[PROVIDED INFORMATION — start]
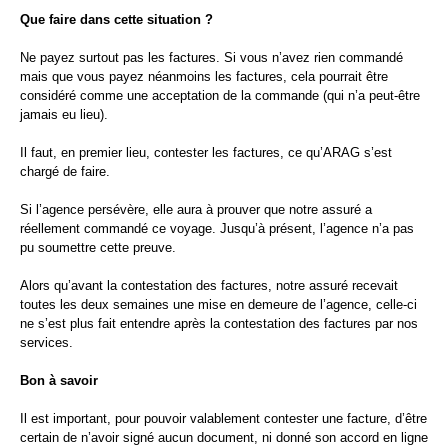
Que faire dans cette situation ?
Ne payez surtout pas les factures. Si vous n’avez rien commandé
mais que vous payez néanmoins les factures, cela pourrait être
considéré comme une acceptation de la commande (qui n’a peut-être
jamais eu lieu).
Il faut, en premier lieu, contester les factures, ce qu’ARAG s’est
chargé de faire.
Si l’agence persévère, elle aura à prouver que notre assuré a
réellement commandé ce voyage. Jusqu’à présent, l’agence n’a pas
pu soumettre cette preuve.
Alors qu’avant la contestation des factures, notre assuré recevait
toutes les deux semaines une mise en demeure de l’agence, celle-ci
ne s’est plus fait entendre après la contestation des factures par nos
services.
Bon à savoir
Il est important, pour pouvoir valablement contester une facture, d’être
certain de n’avoir signé aucun document, ni donné son accord en ligne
[PROVIDED INFORMATION — finish]
▶ [PROMPT]
Start at the first line of the records and write out everything up to and including the line containing "jamais eu lieu).". No pictures.

▶ [FINISHED EXERCISE]
Que faire dans cette situation ?
Ne payez surtout pas les factures. Si vous n’avez rien commandé
mais que vous payez néanmoins les factures, cela pourrait être
considéré comme une acceptation de la commande (qui n’a peut-être
jamais eu lieu).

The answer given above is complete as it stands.